Zimą to rzadkie zjawisko. W nocy nad Polską przeszły burze z ulewami i śnieżycami. „Grzmiało jak w lipcu”

Cyklon Oleg przyniósł minionej nocy burze, które miejscami były gwałtowne, połączone z ulewami, śnieżycami i szkwałem. Skąd się wzięły burze zimą?

Fot. Piotr Wojakowski / TwojaPogoda.pl
Fot. Piotr Wojakowski / TwojaPogoda.pl

W nocy z wtorku na środę (31.01/1.02) z północnego zachodu ku centrum kraju przemieszczał się front atmosferyczny związany z cyklonem Oleg znad Skandynawii, a wraz z nim nie tylko przelotne, miejscami ulewne deszcze, lecz również śnieżyce.

Towarzyszyło im rzadko spotykane o tej porze roku zjawisko, a mianowicie burze. Zwykle występują one wiosną i latem, kiedy przechodzą ulewy. Jednak tym razem grzmoty i błyski pojawiały się w akompaniamencie intensywnego opadu śniegu.

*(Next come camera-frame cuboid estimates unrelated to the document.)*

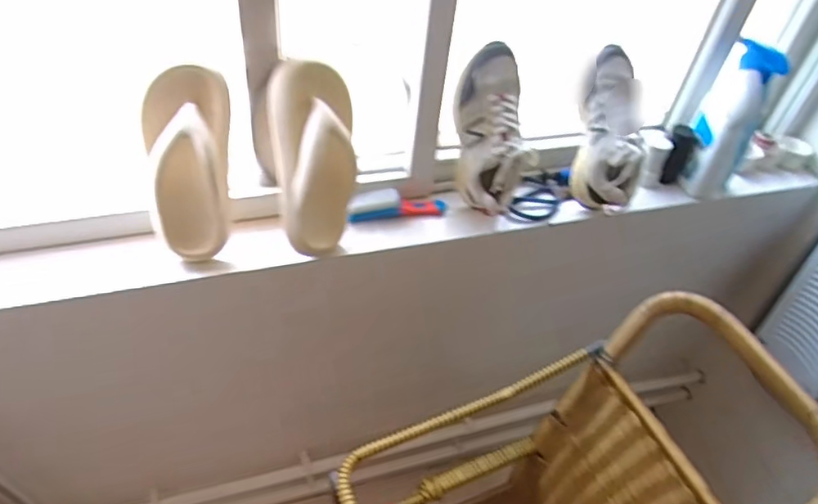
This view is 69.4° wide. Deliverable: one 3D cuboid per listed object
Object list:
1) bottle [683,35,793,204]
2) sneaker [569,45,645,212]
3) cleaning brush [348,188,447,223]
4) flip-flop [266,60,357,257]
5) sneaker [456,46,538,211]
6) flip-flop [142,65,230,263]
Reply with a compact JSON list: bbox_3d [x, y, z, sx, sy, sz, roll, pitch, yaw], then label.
[{"bbox_3d":[0.546,-0.221,1.000,0.097,0.266,0.084,20,11,11],"label":"bottle"},{"bbox_3d":[0.308,-0.189,0.901,0.089,0.091,0.240,3,91,-4],"label":"sneaker"},{"bbox_3d":[-0.018,-0.072,0.889,0.156,0.035,0.035,-11,48,-17],"label":"cleaning brush"},{"bbox_3d":[-0.120,-0.116,0.768,0.107,0.253,0.075,-6,19,-13],"label":"flip-flop"},{"bbox_3d":[0.119,-0.175,0.851,0.095,0.231,0.094,-5,11,-12],"label":"sneaker"},{"bbox_3d":[-0.273,-0.103,0.741,0.104,0.247,0.063,6,22,-2],"label":"flip-flop"}]

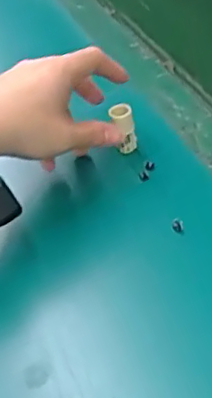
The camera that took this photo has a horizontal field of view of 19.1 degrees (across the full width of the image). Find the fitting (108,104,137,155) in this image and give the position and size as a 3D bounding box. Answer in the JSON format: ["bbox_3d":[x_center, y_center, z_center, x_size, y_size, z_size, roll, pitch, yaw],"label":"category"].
[{"bbox_3d":[0.013,-0.057,0.520,0.019,0.046,0.016,17,49,27],"label":"fitting"}]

Ten fenomen nazywany burzą śnieżną i w naszym klimacie jest on na tyle rzadki, że za każdym razem, gdy się pojawia, wywołuje zaskoczenie i przerażenie. Zimowe burze niczym nie różnią się od tych letnich, ponieważ powstają w ten sam sposób.

Na styku zróżnicowanych mas powietrza, ciepłej i zimnej, dochodzi do intensywnej konwekcji, a więc unoszenia się ciepłego powietrza i jego skraplania. Powstają wówczas rozbudowane chmury burzowe Cumulonimbus, wewnątrz których uderzające w siebie gradziny tworzą ładunki elektryczne.

Powstają więc pioruny, tym liczniejsze, im bardziej napływa niestabilna masa powietrza. Tym razem warunki do powstawania zimowych burz były wyśmienite. Najpierw przeszedł ciepły front, który podniósł temperaturę nawet do 6 stopni, a następnie za nim nadciągnął front chłodny.

W pasie od zachodniego Pomorza przez Ziemię Lubuską, Wielkopolskę, Kujawy, Ziemię Łódzką, Śląsk i Małopolskę system detekcji wyładowań atmosferycznych odnotował w ciągu zaledwie kilku godzin ponad tysiąc piorunów, głównie chmurowych. Temperatura spadała w kilkanaście minut nawet o 5 stopni, a szkwał osiągał do 85 km/h.

Słyszeli grzmoty i widzieli błyskawice m.in. mieszkańcy Szczecina, Gorzowa Wielkopolskiego, Zielonej Góry, Poznania, Wrocławia i Katowic. Burze na tak znacznym obszarze Polski na przełomie stycznia i lutego, w dodatku w nocy, to ewenement.

Co ciekawe, w kolejnych dniach burze mogą jeszcze wracać, ponownie w towarzystwie opadów deszczu i śniegu, miejscami intensywnych. Będzie też bardzo mocno wiać, w porywach do 60-80 km/h. Wiatr może łamać gałęzie, uszkadzać zadaszenia i zrywać linie energetyczne.